• **About this exercise**
Transcribe the piece on emotional agility below, starting with "What separates people" and going on through "discuss the book.".
*** Extract to read Section Begins ***
What separates people who are able to master life’s challenges — job changes, relationships, moves — from those who are overwhelmed in the face of the same obstacles? According to psychologist Susan David (@SusanDavid_PHD), the answer is "emotional agility."
Adaptability, she says, provides the tools to face difficult emotions, evaluate them and move forward. David’s book "Emotional Agility" draws from the latest research in psychology, her own experiences and an array of interviews and anecdotes to provide a road map to developing emotional health. She joins Here & Now's Robin Young to discuss the book.
- Scroll down to read an excerpt from "Emotional Agility"
- Take the emotional agility quiz
On the viral video of children interrupting their father's BBC interview
"When we are dominated by our thoughts or anxieties — what are people going to think, what are they going to say — we often act in ways that are incongruent with maybe our intentions or our values. What I loved about that clip is the very beautiful humanity. This reminder that we're all doing the best we can in an imperfect world."
On the anecdote from her book about a woman who was in line for a promotion, and began to act differently
"It was such a fascinating example of the idea that we can get hooked. We can become driven by our thoughts, our emotions and the stories that we tell ourselves. She'd become so consumed with the idea that she was actually about to be fired rather than being promoted that she started to shut down in meetings. She started to pull back. And ultimately was fired from her job. She ended up acting in ways that were absolutely at odds with her values and her intentions."
On the story from her book about a sea ship captain and a lighthouse
"He keeps on saying, ‘change course, change course, change course,’ and becoming more and more belligerent. Ultimately, at the end of this play, we recognize that the ship that he sees approaching is actually not a ship, but is a lighthouse."
*** Extract to read Section Ends ***
*** Provided data Section Begins ***
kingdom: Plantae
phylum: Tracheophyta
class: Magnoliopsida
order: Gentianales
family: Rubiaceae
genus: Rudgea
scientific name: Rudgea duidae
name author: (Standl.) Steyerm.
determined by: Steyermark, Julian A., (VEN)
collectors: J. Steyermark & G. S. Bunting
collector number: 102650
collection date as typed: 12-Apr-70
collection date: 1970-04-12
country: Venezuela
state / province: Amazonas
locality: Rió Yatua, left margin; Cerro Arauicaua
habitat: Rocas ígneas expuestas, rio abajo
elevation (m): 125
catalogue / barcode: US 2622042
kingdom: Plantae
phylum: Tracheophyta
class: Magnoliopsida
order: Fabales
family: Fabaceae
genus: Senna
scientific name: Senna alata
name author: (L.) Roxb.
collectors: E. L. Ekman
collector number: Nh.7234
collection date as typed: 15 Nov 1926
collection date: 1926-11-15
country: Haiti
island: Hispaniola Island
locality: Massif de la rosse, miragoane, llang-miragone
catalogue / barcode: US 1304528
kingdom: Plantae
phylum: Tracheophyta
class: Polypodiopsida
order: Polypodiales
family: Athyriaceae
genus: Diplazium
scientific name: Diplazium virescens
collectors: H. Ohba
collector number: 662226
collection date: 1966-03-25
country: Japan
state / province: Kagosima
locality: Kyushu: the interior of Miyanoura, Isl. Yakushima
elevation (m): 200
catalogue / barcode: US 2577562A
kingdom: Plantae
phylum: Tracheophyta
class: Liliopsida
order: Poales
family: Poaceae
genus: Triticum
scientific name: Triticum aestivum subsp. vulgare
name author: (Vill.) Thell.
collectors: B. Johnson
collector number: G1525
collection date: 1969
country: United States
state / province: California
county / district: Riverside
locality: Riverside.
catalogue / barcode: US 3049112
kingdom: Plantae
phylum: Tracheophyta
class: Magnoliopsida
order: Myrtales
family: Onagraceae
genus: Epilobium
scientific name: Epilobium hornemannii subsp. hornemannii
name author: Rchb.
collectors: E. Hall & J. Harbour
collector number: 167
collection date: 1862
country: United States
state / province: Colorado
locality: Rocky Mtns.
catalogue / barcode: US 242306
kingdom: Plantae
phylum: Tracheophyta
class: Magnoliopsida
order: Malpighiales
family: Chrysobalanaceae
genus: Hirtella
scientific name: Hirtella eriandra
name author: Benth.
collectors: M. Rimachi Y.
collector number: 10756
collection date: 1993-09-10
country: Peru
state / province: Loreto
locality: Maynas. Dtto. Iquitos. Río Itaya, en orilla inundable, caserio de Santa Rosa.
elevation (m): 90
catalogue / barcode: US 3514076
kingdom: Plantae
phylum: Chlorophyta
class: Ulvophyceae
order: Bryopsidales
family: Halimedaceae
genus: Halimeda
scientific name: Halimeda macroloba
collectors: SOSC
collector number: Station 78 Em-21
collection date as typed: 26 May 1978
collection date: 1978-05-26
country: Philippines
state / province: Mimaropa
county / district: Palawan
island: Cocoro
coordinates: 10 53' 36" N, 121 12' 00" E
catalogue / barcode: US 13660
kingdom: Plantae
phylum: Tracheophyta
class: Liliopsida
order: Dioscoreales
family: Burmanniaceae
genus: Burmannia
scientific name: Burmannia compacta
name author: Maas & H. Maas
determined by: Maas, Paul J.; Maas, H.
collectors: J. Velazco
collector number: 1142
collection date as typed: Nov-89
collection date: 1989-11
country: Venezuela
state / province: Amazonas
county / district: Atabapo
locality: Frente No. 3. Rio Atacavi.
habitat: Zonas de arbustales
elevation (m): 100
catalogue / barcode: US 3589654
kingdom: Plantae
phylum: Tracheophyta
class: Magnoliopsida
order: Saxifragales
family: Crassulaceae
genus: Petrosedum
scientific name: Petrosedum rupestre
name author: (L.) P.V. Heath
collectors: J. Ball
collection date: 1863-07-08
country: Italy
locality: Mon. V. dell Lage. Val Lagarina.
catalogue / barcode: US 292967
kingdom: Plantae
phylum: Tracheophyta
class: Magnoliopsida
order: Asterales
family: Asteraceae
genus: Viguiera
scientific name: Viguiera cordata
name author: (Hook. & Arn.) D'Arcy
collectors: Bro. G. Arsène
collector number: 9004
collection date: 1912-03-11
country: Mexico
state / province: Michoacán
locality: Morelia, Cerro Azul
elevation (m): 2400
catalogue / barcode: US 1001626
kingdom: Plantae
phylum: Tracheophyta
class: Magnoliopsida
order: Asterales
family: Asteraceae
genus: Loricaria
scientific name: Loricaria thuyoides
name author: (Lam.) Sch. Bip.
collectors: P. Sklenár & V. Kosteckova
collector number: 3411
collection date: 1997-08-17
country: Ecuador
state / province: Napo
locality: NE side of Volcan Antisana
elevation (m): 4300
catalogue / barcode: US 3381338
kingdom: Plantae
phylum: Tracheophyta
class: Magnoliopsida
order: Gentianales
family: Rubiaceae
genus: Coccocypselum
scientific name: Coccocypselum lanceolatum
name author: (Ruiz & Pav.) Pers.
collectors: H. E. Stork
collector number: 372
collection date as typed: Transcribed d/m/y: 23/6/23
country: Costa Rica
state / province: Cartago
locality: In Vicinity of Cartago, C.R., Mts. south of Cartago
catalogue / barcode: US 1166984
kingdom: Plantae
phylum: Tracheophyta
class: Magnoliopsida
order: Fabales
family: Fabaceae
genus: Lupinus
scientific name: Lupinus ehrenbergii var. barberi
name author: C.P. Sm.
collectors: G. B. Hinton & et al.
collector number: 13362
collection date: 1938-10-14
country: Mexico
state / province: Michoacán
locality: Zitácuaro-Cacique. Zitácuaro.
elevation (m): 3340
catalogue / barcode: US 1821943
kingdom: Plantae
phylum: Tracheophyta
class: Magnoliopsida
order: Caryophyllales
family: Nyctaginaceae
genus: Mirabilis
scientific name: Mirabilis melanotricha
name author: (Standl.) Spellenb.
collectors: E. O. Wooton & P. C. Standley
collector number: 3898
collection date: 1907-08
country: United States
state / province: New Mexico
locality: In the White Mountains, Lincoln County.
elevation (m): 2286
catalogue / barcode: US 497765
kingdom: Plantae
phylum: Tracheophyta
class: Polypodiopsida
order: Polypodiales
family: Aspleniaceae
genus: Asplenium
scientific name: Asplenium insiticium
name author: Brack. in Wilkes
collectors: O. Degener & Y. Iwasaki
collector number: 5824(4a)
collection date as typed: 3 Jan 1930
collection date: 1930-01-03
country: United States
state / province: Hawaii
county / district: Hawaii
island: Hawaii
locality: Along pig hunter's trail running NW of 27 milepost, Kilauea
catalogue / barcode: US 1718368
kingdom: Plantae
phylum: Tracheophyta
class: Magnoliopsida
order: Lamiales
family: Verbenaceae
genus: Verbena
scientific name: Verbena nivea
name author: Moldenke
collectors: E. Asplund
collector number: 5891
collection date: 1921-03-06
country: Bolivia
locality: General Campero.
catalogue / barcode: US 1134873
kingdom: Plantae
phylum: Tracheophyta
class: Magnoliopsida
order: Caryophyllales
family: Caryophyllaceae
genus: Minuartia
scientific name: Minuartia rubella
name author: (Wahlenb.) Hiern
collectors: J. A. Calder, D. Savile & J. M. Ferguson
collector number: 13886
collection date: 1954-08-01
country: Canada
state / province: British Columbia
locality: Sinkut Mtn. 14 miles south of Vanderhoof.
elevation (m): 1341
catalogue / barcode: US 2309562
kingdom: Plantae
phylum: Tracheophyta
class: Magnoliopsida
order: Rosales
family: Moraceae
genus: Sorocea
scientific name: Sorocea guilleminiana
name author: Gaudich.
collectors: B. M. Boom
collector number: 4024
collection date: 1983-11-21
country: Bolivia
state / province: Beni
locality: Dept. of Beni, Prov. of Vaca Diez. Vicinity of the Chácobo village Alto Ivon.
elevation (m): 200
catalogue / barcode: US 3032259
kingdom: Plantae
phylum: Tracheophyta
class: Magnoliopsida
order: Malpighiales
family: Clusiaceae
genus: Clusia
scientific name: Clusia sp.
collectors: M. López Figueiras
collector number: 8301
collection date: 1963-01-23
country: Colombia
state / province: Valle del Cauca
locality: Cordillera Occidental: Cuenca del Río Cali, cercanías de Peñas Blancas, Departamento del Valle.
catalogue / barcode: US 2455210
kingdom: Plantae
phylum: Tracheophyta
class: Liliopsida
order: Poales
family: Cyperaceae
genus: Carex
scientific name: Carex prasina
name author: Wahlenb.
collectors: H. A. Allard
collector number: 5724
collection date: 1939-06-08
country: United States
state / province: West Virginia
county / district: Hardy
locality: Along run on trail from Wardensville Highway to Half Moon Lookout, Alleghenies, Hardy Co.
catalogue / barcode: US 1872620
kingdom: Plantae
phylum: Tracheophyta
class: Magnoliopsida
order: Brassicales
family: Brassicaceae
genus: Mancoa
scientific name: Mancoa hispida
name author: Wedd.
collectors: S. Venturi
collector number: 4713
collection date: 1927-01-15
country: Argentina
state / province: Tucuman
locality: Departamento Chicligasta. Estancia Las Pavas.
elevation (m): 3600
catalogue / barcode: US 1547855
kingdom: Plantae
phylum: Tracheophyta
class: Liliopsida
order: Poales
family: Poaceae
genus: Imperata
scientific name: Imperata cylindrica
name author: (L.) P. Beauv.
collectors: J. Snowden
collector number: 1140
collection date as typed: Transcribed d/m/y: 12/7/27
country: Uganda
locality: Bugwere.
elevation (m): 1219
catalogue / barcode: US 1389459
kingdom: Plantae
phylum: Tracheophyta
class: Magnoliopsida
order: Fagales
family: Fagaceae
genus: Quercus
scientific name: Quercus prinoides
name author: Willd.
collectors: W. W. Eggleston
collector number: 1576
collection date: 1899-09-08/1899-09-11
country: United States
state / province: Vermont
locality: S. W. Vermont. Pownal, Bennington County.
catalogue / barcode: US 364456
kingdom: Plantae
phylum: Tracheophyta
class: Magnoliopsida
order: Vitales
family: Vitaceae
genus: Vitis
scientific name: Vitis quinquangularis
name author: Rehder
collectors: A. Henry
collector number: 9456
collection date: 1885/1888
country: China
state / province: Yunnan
*** Provided data Section Ends ***
• **Expected answer**
What separates people who are able to master life’s challenges — job changes, relationships, moves — from those who are overwhelmed in the face of the same obstacles? According to psychologist Susan David (@SusanDavid_PHD), the answer is "emotional agility."
Adaptability, she says, provides the tools to face difficult emotions, evaluate them and move forward. David’s book "Emotional Agility" draws from the latest research in psychology, her own experiences and an array of interviews and anecdotes to provide a road map to developing emotional health. She joins Here & Now's Robin Young to discuss the book.